◆ YOUR OBJECTIVE
Turn the text of each row below into a JSON list of strings, one string per line, with blank lines left out.

◆ DATA SHOWN
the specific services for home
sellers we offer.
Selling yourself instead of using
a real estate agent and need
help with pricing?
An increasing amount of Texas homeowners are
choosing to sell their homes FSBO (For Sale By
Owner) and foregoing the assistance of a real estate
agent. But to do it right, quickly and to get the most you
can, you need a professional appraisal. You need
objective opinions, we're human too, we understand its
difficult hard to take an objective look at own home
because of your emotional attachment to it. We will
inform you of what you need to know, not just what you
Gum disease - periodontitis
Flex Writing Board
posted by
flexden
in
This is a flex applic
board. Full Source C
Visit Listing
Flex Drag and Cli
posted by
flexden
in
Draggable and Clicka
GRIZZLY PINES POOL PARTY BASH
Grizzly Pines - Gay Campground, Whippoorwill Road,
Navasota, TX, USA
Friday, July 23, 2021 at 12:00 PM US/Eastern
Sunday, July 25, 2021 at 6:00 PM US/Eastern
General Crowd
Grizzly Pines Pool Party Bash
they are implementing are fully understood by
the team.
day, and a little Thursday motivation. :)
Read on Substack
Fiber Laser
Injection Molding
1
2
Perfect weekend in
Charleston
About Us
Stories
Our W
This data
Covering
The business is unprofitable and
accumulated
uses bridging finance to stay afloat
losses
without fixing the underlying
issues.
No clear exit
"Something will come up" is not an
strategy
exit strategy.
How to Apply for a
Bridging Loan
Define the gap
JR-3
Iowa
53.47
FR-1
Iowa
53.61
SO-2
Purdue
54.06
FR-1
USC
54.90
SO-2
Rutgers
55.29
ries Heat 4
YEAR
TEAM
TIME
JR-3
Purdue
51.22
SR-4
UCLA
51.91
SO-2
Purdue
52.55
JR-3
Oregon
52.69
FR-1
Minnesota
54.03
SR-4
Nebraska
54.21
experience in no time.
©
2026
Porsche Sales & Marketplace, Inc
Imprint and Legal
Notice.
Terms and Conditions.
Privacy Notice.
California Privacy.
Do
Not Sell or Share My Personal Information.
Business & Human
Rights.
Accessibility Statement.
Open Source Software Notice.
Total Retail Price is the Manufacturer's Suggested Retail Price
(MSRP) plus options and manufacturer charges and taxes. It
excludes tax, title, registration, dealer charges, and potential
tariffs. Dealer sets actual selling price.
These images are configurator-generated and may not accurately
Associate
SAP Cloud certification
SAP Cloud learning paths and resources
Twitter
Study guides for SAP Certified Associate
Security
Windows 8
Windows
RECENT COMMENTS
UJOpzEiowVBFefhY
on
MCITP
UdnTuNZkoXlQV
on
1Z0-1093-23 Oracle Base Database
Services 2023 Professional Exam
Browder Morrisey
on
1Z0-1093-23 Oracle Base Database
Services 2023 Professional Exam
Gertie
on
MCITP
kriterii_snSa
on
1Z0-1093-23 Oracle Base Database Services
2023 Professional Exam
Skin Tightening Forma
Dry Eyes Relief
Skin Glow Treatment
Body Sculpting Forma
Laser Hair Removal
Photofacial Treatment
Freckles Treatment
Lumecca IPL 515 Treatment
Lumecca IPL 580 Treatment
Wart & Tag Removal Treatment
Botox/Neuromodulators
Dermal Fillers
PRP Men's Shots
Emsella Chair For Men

◆ RESULT FOR THIS TASK
[
  "the specific services for home",
  "sellers we offer.",
  "Selling yourself instead of using",
  "a real estate agent and need",
  "help with pricing?",
  "An increasing amount of Texas homeowners are",
  "choosing to sell their homes FSBO (For Sale By",
  "Owner) and foregoing the assistance of a real estate",
  "agent. But to do it right, quickly and to get the most you",
  "can, you need a professional appraisal. You need",
  "objective opinions, we're human too, we understand its",
  "difficult hard to take an objective look at own home",
  "because of your emotional attachment to it. We will",
  "inform you of what you need to know, not just what you",
  "Gum disease - periodontitis",
  "Flex Writing Board",
  "posted by",
  "flexden",
  "in",
  "This is a flex applic",
  "board. Full Source C",
  "Visit Listing",
  "Flex Drag and Cli",
  "posted by",
  "flexden",
  "in",
  "Draggable and Clicka",
  "GRIZZLY PINES POOL PARTY BASH",
  "Grizzly Pines - Gay Campground, Whippoorwill Road,",
  "Navasota, TX, USA",
  "Friday, July 23, 2021 at 12:00 PM US/Eastern",
  "Sunday, July 25, 2021 at 6:00 PM US/Eastern",
  "General Crowd",
  "Grizzly Pines Pool Party Bash",
  "they are implementing are fully understood by",
  "the team.",
  "day, and a little Thursday motivation. :)",
  "Read on Substack",
  "Fiber Laser",
  "Injection Molding",
  "1",
  "2",
  "Perfect weekend in",
  "Charleston",
  "About Us",
  "Stories",
  "Our W",
  "This data",
  "Covering",
  "The business is unprofitable and",
  "accumulated",
  "uses bridging finance to stay afloat",
  "losses",
  "without fixing the underlying",
  "issues.",
  "No clear exit",
  "\"Something will come up\" is not an",
  "strategy",
  "exit strategy.",
  "How to Apply for a",
  "Bridging Loan",
  "Define the gap",
  "JR-3",
  "Iowa",
  "53.47",
  "FR-1",
  "Iowa",
  "53.61",
  "SO-2",
  "Purdue",
  "54.06",
  "FR-1",
  "USC",
  "54.90",
  "SO-2",
  "Rutgers",
  "55.29",
  "ries Heat 4",
  "YEAR",
  "TEAM",
  "TIME",
  "JR-3",
  "Purdue",
  "51.22",
  "SR-4",
  "UCLA",
  "51.91",
  "SO-2",
  "Purdue",
  "52.55",
  "JR-3",
  "Oregon",
  "52.69",
  "FR-1",
  "Minnesota",
  "54.03",
  "SR-4",
  "Nebraska",
  "54.21",
  "experience in no time.",
  "©",
  "2026",
  "Porsche Sales & Marketplace, Inc",
  "Imprint and Legal",
  "Notice.",
  "Terms and Conditions.",
  "Privacy Notice.",
  "California Privacy.",
  "Do",
  "Not Sell or Share My Personal Information.",
  "Business & Human",
  "Rights.",
  "Accessibility Statement.",
  "Open Source Software Notice.",
  "Total Retail Price is the Manufacturer's Suggested Retail Price",
  "(MSRP) plus options and manufacturer charges and taxes. It",
  "excludes tax, title, registration, dealer charges, and potential",
  "tariffs. Dealer sets actual selling price.",
  "These images are configurator-generated and may not accurately",
  "Associate",
  "SAP Cloud certification",
  "SAP Cloud learning paths and resources",
  "Twitter",
  "Study guides for SAP Certified Associate",
  "Security",
  "Windows 8",
  "Windows",
  "RECENT COMMENTS",
  "UJOpzEiowVBFefhY",
  "on",
  "MCITP",
  "UdnTuNZkoXlQV",
  "on",
  "1Z0-1093-23 Oracle Base Database",
  "Services 2023 Professional Exam",
  "Browder Morrisey",
  "on",
  "1Z0-1093-23 Oracle Base Database",
  "Services 2023 Professional Exam",
  "Gertie",
  "on",
  "MCITP",
  "kriterii_snSa",
  "on",
  "1Z0-1093-23 Oracle Base Database Services",
  "2023 Professional Exam",
  "Skin Tightening Forma",
  "Dry Eyes Relief",
  "Skin Glow Treatment",
  "Body Sculpting Forma",
  "Laser Hair Removal",
  "Photofacial Treatment",
  "Freckles Treatment",
  "Lumecca IPL 515 Treatment",
  "Lumecca IPL 580 Treatment",
  "Wart & Tag Removal Treatment",
  "Botox/Neuromodulators",
  "Dermal Fillers",
  "PRP Men's Shots",
  "Emsella Chair For Men"
]